Collected data:
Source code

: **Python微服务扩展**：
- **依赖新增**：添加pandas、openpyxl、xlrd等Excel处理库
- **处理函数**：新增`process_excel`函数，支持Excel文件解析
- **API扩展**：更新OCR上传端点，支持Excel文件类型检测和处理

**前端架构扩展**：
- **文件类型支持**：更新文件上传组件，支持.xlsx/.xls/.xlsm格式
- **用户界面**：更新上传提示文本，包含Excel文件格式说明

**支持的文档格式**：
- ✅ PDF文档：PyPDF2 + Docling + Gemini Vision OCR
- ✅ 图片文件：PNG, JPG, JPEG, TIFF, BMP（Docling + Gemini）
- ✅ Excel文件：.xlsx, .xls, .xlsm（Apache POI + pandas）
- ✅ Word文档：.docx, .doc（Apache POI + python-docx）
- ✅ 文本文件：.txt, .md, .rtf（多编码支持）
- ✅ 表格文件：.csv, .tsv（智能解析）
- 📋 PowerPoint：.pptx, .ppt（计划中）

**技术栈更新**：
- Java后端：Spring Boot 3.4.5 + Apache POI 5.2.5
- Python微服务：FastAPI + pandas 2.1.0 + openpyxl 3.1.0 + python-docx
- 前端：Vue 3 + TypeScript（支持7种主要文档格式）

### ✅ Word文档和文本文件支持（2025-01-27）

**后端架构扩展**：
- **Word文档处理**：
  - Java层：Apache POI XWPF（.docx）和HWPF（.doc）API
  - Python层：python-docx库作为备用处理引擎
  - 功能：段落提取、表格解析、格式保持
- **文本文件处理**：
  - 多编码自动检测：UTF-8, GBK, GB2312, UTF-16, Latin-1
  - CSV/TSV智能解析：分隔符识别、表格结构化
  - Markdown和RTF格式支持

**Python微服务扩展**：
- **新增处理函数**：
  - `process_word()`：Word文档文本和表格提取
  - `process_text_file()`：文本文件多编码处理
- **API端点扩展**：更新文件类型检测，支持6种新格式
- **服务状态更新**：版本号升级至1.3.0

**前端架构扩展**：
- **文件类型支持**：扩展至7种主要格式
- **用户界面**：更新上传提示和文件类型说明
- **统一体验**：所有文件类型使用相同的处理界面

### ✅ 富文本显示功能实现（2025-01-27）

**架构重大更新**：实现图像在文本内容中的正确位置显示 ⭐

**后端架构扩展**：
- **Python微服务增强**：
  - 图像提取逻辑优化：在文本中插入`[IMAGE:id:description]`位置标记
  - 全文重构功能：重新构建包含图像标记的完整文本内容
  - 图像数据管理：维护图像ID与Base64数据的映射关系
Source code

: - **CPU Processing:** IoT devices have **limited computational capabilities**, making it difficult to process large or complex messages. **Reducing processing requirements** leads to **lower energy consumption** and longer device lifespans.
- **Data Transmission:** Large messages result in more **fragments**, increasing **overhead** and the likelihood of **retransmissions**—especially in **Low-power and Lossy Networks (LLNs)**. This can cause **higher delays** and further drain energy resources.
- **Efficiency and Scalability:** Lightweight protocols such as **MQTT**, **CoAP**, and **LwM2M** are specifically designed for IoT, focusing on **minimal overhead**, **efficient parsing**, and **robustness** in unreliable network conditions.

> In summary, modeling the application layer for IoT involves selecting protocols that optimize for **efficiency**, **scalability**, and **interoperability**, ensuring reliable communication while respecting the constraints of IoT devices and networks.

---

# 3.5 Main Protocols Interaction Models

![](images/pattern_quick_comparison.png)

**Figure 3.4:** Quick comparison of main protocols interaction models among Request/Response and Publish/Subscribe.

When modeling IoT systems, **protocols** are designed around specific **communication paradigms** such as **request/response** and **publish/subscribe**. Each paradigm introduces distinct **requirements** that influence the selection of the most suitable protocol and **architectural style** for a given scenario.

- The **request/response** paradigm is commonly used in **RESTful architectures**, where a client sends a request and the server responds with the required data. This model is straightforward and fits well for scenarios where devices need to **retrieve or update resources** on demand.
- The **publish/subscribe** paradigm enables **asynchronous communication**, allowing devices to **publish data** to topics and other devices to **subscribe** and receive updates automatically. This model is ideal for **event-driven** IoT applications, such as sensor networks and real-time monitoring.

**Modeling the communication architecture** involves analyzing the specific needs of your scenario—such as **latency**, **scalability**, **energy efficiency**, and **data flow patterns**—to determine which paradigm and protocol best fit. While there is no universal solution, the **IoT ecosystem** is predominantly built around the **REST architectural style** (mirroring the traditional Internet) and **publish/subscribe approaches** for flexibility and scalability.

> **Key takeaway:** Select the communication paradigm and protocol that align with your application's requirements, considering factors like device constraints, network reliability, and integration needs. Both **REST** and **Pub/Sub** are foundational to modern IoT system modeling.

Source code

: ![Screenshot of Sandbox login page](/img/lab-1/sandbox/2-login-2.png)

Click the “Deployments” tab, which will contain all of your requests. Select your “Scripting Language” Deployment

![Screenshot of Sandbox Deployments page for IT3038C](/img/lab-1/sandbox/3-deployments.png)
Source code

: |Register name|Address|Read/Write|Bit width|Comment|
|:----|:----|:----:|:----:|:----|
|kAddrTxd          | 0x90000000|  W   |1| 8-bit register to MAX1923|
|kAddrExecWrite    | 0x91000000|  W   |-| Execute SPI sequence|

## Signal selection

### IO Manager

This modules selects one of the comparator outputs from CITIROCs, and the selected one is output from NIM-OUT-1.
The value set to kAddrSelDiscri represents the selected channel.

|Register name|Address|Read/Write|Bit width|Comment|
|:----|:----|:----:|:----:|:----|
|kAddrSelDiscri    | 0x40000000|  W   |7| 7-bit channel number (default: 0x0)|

_Problem description_
Could you find every line in the records above that has the string "xlsx" and copy it?

_Answer space_
- **文件类型支持**：更新文件上传组件，支持.xlsx/.xls/.xlsm格式
- ✅ Excel文件：.xlsx, .xls, .xlsm（Apache POI + pandas）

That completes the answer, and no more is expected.